Aussi la plus grande partie du produit net, annuellement croissant, se capitalisera non en Angleterre, mais à l'étranger. Elle échappe donc à l'ouvrier anglais sans compensation aucune. Mais, en même temps que ce capital surnuméraire, n'exporterait-on pas aussi par hasard une bonne partie du fonds assigné au travail anglais par la Providence et par Bentham [8] ?
Notes
[1] V. p. ex. « J. Bentham: Théorie des Peines et des Récompenses », trad. p. Ed. Dumont, 3° éd. Paris, 1826.
[2] Jérémie Bentham est un phénomène anglais. Dans aucun pays, à aucune époque, personne, pas même le philosophe allemand Christian Wolf, n'a tiré autant de parti du lieu commun. Il ne s'y plaît pas seulement, il s'y pavane. Le fameux principe d'utilité n'est pas de son invention. Il n'a fait que reproduire sans esprit l'esprit d'Helvétius et d'autres écrivains français du XVIII° siècle. Pour savoir, par exemple, ce qui est utile à un chien, il faut étudier la nature canine, mais on ne saurait déduire cette nature elle-même du principe d'utilité. Si l'on veut faire de ce principe le critérium suprême des mouvements et des rapports humains, il s'agit d'abord d'approfondir la nature humaine en général et d'en saisir ensuite les modifications propres à chaque époque historique.
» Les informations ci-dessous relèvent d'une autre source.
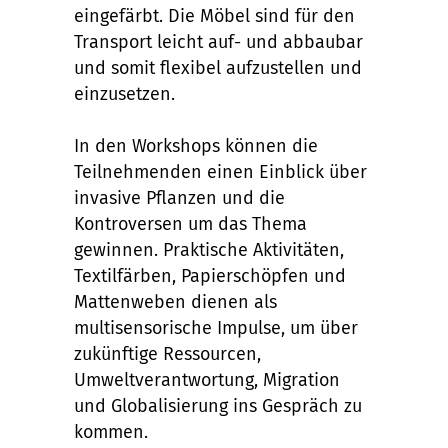
eingefärbt. Die Möbel sind für den
Transport leicht auf- und abbaubar
und somit flexibel aufzustellen und
einzusetzen.
In den Workshops können die
Teilnehmenden einen Einblick über
invasive Pflanzen und die
Kontroversen um das Thema
gewinnen. Praktische Aktivitäten,
Textilfärben, Papierschöpfen und
Mattenweben dienen als
multisensorische Impulse, um über
zukünftige Ressourcen,
Umweltverantwortung, Migration
und Globalisierung ins Gespräch zu
kommen.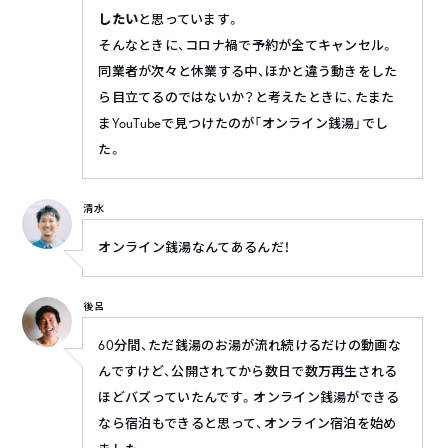
したい
と思っています。
そんなときに、コロナ禍で予約が全てキャンセル。
同業者が次々と休業する中、ほかと違う動きをした
ら目立てるのではないか？と考えたときに、たまた
まYouTubeで見つけたのが「オンライン銭湯」でし
た。
清水
オンライン銭湯なんてあるんだ！
後呂
60分間、ただ銭湯のお湯が流れ続けるだけの動画な
んですけど、公開されてから数日で数万再生される
ほどバズっていたんです。オンライン銭湯ができる
なら宿泊もできると思って、オンライン宿泊を始め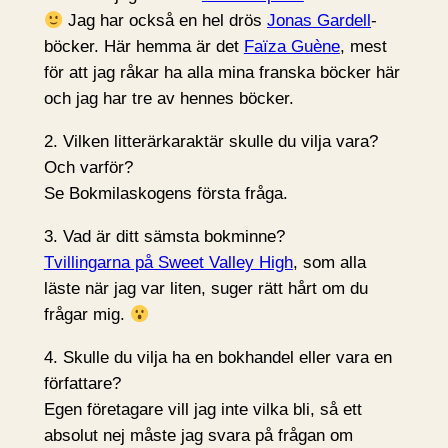
Jag har också en hel drös
Jonas Gardell
-
böcker. Här hemma är det
Faïza Guène
, mest
för att jag råkar ha alla mina franska böcker här
och jag har tre av hennes böcker.
2. Vilken litterärkaraktär skulle du vilja vara?
Och varför?
Se Bokmilaskogens första fråga.
3. Vad är ditt sämsta bokminne?
Tvillingarna på Sweet Valley High
, som alla
läste när jag var liten, suger rätt hårt om du
frågar mig.
4. Skulle du vilja ha en bokhandel eller vara en
författare?
Egen företagare vill jag inte vilka bli, så ett
absolut nej måste jag svara på frågan om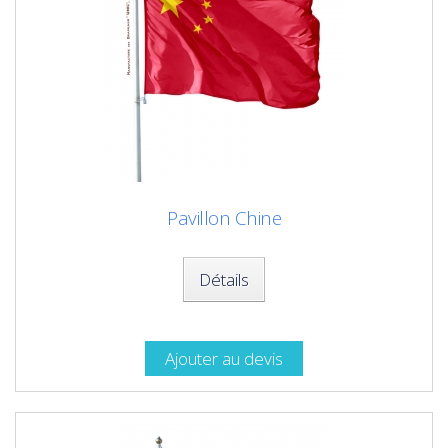
Pavillon Chine
Détails
Ajouter au devis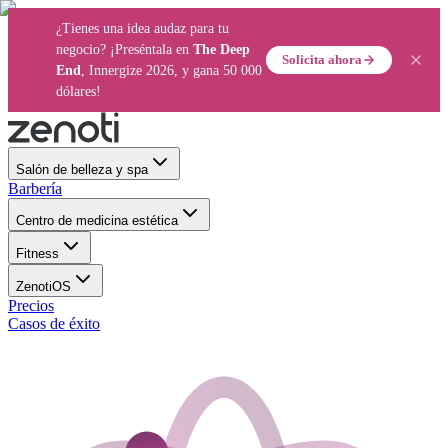
¿Tienes una idea audaz para tu
negocio? ¡Preséntala en
The Deep
Solicita ahora
End
, Innergize 2026, y gana 50 000
dólares!
Salón de belleza y spa
Barbería
Centro de medicina estética
Fitness
ZenotiOS
Precios
Casos de éxito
Bentham ne s'embarrasse pas de si peu. Le plus sèchement et le plus naïvement du monde, il pose comme homme type le petit bourgeois moderne, l'épicier, et spécialement l'épicier anglais. Tout ce qui va à ce drôle d'homme-modèle et à son monde est déclaré utile en soi et par soi. C'est à cette aune qu'il mesure le passé, le présent et l'avenir. La religion chrétienne par exemple est utile. Pourquoi ? Parce qu'elle réprouve au point de vue religieux les mêmes méfaits que le Code pénal réprime au point de vue juridique. La critique littéraire au contraire, est nuisible, car c'est un vrai trouble-fête pour les honnêtes gens qui savourent la prose rimée de Martin Tupper. C'est avec de tels matériaux que Bentham, qui avait pris pour devise : nulla dies sine linea, a empilé des montagnes de volumes. C'est la sottise bourgeoise poussée jusqu'au génie.
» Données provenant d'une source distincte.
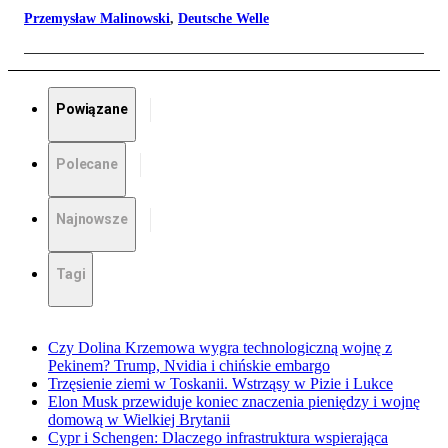
Przemysław Malinowski
,
Deutsche Welle
Powiązane
Polecane
Najnowsze
Tagi
Czy Dolina Krzemowa wygra technologiczną wojnę z
Pekinem? Trump, Nvidia i chińskie embargo
Trzęsienie ziemi w Toskanii. Wstrząsy w Pizie i Lukce
Elon Musk przewiduje koniec znaczenia pieniędzy i wojnę
domową w Wielkiej Brytanii
Cypr i Schengen: Dlaczego infrastruktura wspierająca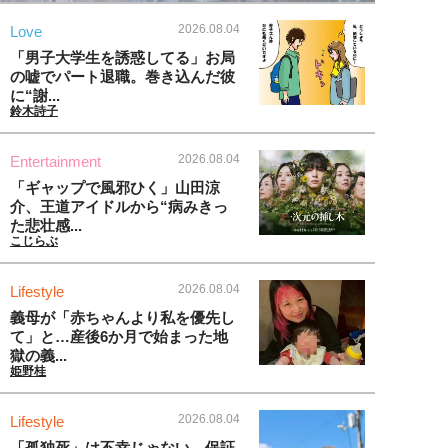
2026.08.04
Love
「男子大学生を誘惑してる」お局
の嘘でパート退職。巻き込んだ彼
に“謝...
鈴木詩子
2026.08.04
Entertainment
「ギャップで風邪ひく」山田涼
介、王道アイドルから“病みきっ
た悲壮感...
こじらぶ
2026.08.04
Lifestyle
義母が「赤ちゃんより私を優先し
て」と…産後6か月で始まった地
獄の義...
姫野桂
2026.08.04
Lifestyle
「孤独死」は不幸じゃない。保証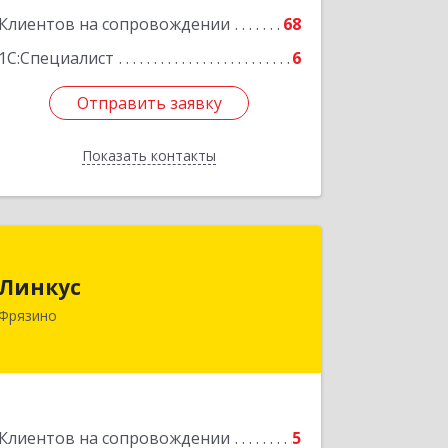
Клиентов на сопровождении
68
1С:Специалист
6
Отправить заявку
Отправить заявку
Показать контакты
Назад
Линкус
Линкус
141191, Московская обл, Фрязино г,
Фрязино
Ленина ул, дом № 37, кв.24
Подробнее
Клиентов на сопровождении
5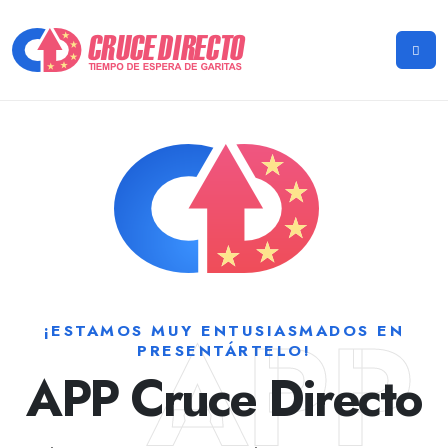
APP
¡ESTAMOS MUY ENTUSIASMADOS EN
PRESENTÁRTELO!
APP Cruce Directo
[3] « Les économistes politiques sont trop enclins à traiter une certaine quantité de capital et un nombre donné de travailleurs comme des instrument de production d'une efficacité uniforme et d'une intensité d'action à peu près constante... Ceux qui soutiennent que les marchandises sont les seuls agents de la production prouvent qu'en général la production ne peut être étendue, car pour l'étendre il faudrait qu'on eût préalablement augmenté les subsistances, les matières premières et les outils, ce qui revient à dire qu'aucun accroissement de la production ne peut avoir lieu sans son accroissement préalable, ou, en d'autres termes, que tout accroissement est impossible. » (S. Bailey : Money and its vicissitudes, p. 26 et 70.)
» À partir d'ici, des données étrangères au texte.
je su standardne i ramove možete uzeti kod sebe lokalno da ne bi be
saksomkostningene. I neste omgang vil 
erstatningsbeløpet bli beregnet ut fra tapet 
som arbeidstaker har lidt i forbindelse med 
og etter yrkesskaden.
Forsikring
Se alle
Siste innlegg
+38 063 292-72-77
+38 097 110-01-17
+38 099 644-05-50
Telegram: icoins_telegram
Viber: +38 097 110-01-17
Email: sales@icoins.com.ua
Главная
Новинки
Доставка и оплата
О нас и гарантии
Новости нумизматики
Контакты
[4] Sismondi, l. c., p. 107, 108.
[5] J. St. Mill : « Principles of Pol. Economy. »
[6] H. Fawcett : Prof. of Pol. Econ. at Cambridge : « The Economic Position ofthe British Labourer. » London, 1865, p. 120.
[7] L. c., p. 123, 124.
[8] On pourrait dire que ce n'est pas seulement du capital que l'on exporte de l'Angleterre, mais encore des ouvriers, sous forme d'émigration. Dans le texte, bien entendu, il n'est point question du pécule des émigrants, dont une grande partie se compose d'ailleurs de fils de fermiers et de membres des classes supérieures. Le capital surnuméraire transporté chaque année de l'Angleterre à l'étranger pour y être placé à intérêts, est bien plus considérable par rapport à l'accumulation annuelle que ne l'est l'émigration annuelle par rapport à l'accroissement annuel de la population.